More surprising was the 5th-generation Lexus ES's slightly sportier bent, from its sweeping roofline to manumatic +/- transmission gate to its stronger 3.5-liter engine and 6-speed (versus its predecessor's 5-speed) automatic. While Lexus officially claims a 0-60 mph time of 6.8 seconds and a quarter mile time of 15 seconds, some publications have managed a 0-60 mph time of 6.8 seconds and a quarter mile time of 14.6 seconds at almost 100 mph. Compare that to the IS250's official 0-60 mph time of 7.9 seconds and ¼-mile time of 16 seconds, and publications' 0-60 mph time of 7.1 seconds and quarter-mile in 15.4 seconds at 90 mph, and you have an old-fogey-mobile that's faster than the sprightly sports sedan.
Lexus has now blurred the lines between the ES and the IS.
Australia's mighty TRD Aurion
As much as the 5th-generation ES, the ES350, has nudged towards a more enthusiastic driving experience, it is, by no means, the sportiest Camry-platform vehicle ever. That distinction goes to the Australian-built Toyota TRD Aurion. Built to do battle against the myriad mid-sized sports sedans built by GM and Ford's Australian divisions, the Aurion TRD is a current-generation Camry with revised nose and tail, sports suspension and the first production application of the Eaton TVS (Twin Vortices Series) Supercharger. As applied to the Camry V6/Lexus ES350's 2GR-FE non-direct injection V6, it produces over 323 horsepower and a torque peak of 296 lb-ft.

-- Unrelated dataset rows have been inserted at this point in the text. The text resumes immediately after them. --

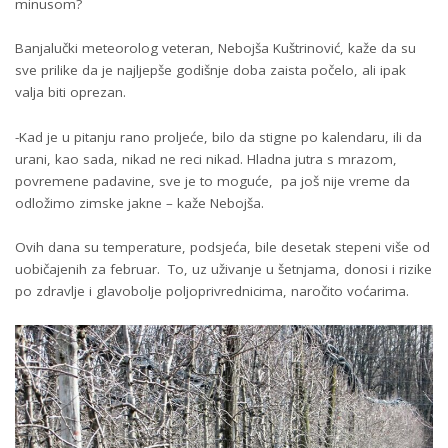
minusom?
Banjalučki meteorolog veteran, Nebojša Kuštrinović, kaže da su
sve prilike da je najljepše godišnje doba zaista počelo, ali ipak
valja biti oprezan.
-Kad je u pitanju rano proljeće, bilo da stigne po kalendaru, ili da
urani, kao sada, nikad ne reci nikad. Hladna jutra s mrazom,
povremene padavine, sve je to moguće, pa još nije vreme da
odložimo zimske jakne – kaže Nebojša.
Ovih dana su temperature, podsjeća, bile desetak stepeni više od
uobičajenih za februar. To, uz uživanje u šetnjama, donosi i rizike
po zdravlje i glavobolje poljoprivrednicima, naročito voćarima.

Its Achilles' heel, of course, is the fact that it sends all that power exclusively to the front wheels. Fortunately, the Toyota Camry/Lexus ES350 platform, in the guise of the Toyota Highlander and Sienna, as well as the Lexus RX, is available with all-wheel drive. And, while the all-wheel-drive was seemingly deemed too expensive for the Toyota Aurion TRD, Lexus' greater demands for refinement, not to mention higher price points and greater profit margins, mean that Lexus engineers are now hard at work combining the Toyota Aurion TRD supercharged engine with all-wheel-drive under the Lexus ES. Expected launch date: exactly a year from today, on April 1, 2009.